Des inquiétudes pour plusieurs pays africains
Cette réforme pourrait toutefois compliquer les démarches pour les ressortissants de nombreux pays ne disposant pas de centre régional sur leur territoire.
Les citoyens du Botswana, du Zimbabwe, de la Zambie ou encore du Mozambique pourraient être contraints de se rendre dans un pays voisin pour effectuer leur entretien consulaire, une étape généralement obligatoire dans le processus d’obtention d’un visa américain. Cette situation risque d’entraîner des coûts supplémentaires liés aux déplacements, à l’hébergement et aux formalités administratives.
Un accès aux visas potentiellement plus complexe
Plusieurs observateurs estiment que cette centralisation pourrait accentuer les disparités d’accès aux services consulaires entre les différents pays africains.

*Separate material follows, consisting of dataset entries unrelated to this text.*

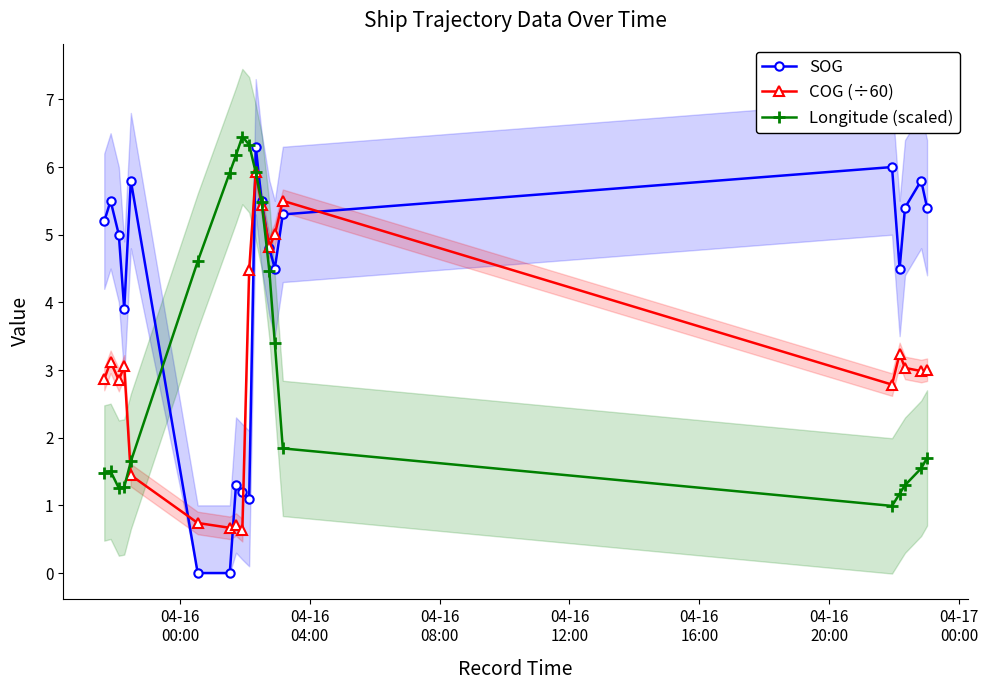

True or false: SOG has more than 1 interior local peaks.

True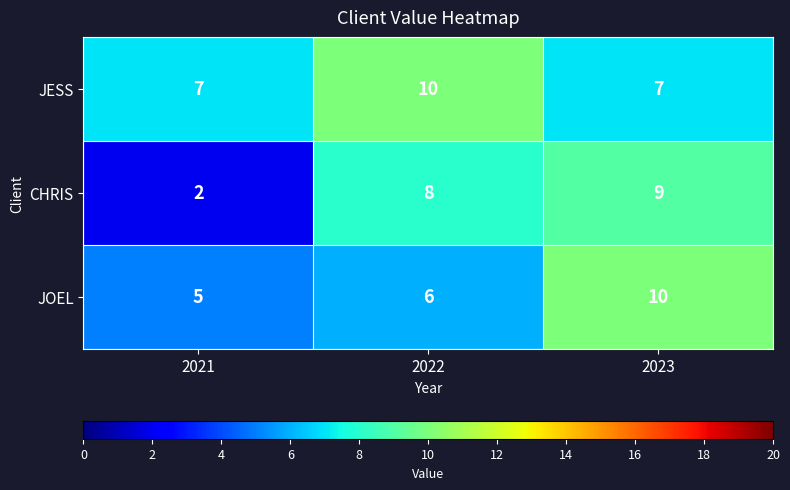

What is the difference between the maximum and minimum values in the CHRIS series?

7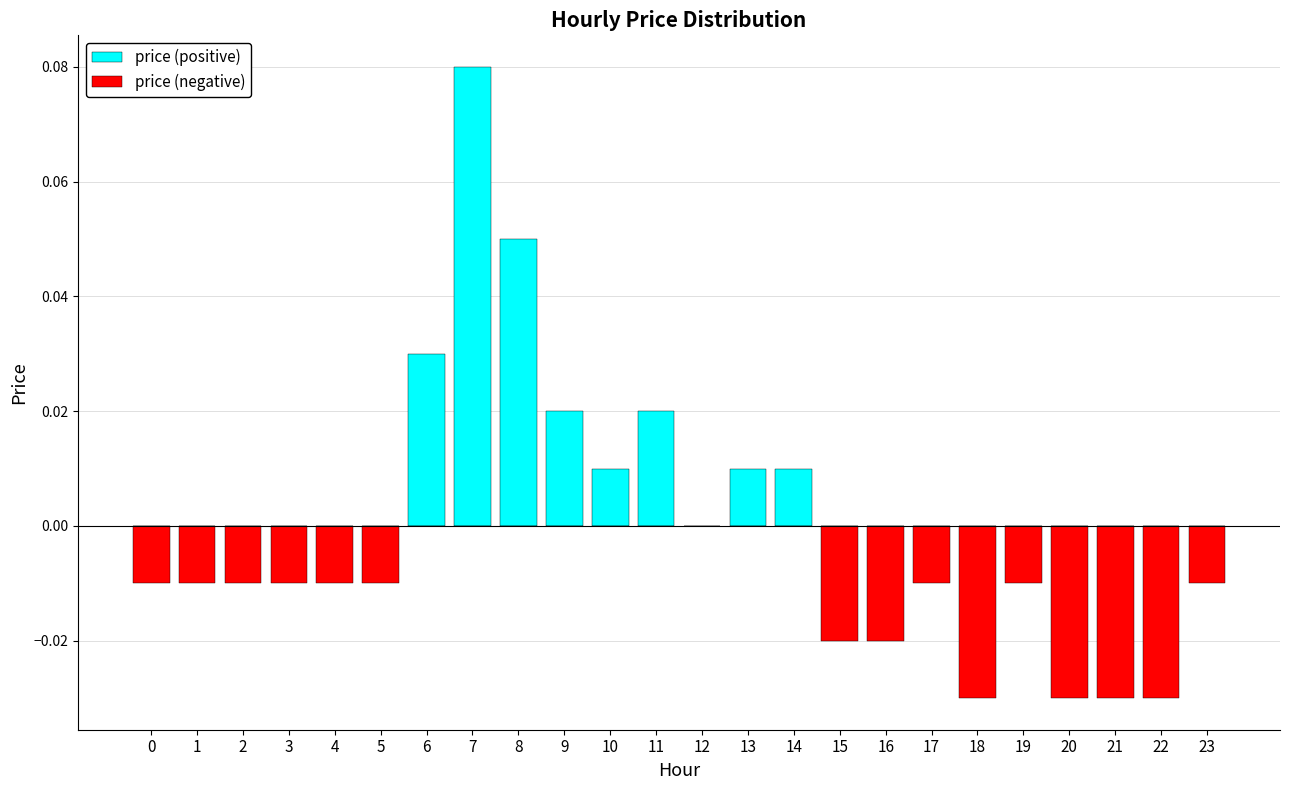

How many values in the price (positive) series exceed 0?

8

Les demandeurs issus des États dépourvus de centre régional pourraient être confrontés à des délais plus longs et à des contraintes logistiques plus importantes que ceux vivant à proximité des nouvelles plateformes de traitement.
Lire : Visas américains : plusieurs pays africains touchés par la suspension des procédures permanentes
Pour certains analystes, cette réforme pourrait transformer durablement les modalités d’accès aux États-Unis pour les citoyens africains au cours des prochaines années.
Une mesure inscrite dans une politique migratoire plus restrictive
Cette réorganisation intervient dans un contexte marqué par un durcissement de certaines politiques migratoires américaines.
Depuis son retour à la Maison-Blanche, le président Donald Trump a soutenu plusieurs mesures visant à renforcer le contrôle des flux migratoires et à encadrer davantage l’accès au territoire américain.
Dans ce contexte, la création de centres régionaux de visas est perçue par certains observateurs comme une nouvelle étape dans la réorganisation des mécanismes d’entrée aux États-Unis, avec des répercussions potentielles sur la mobilité internationale des ressortissants africains.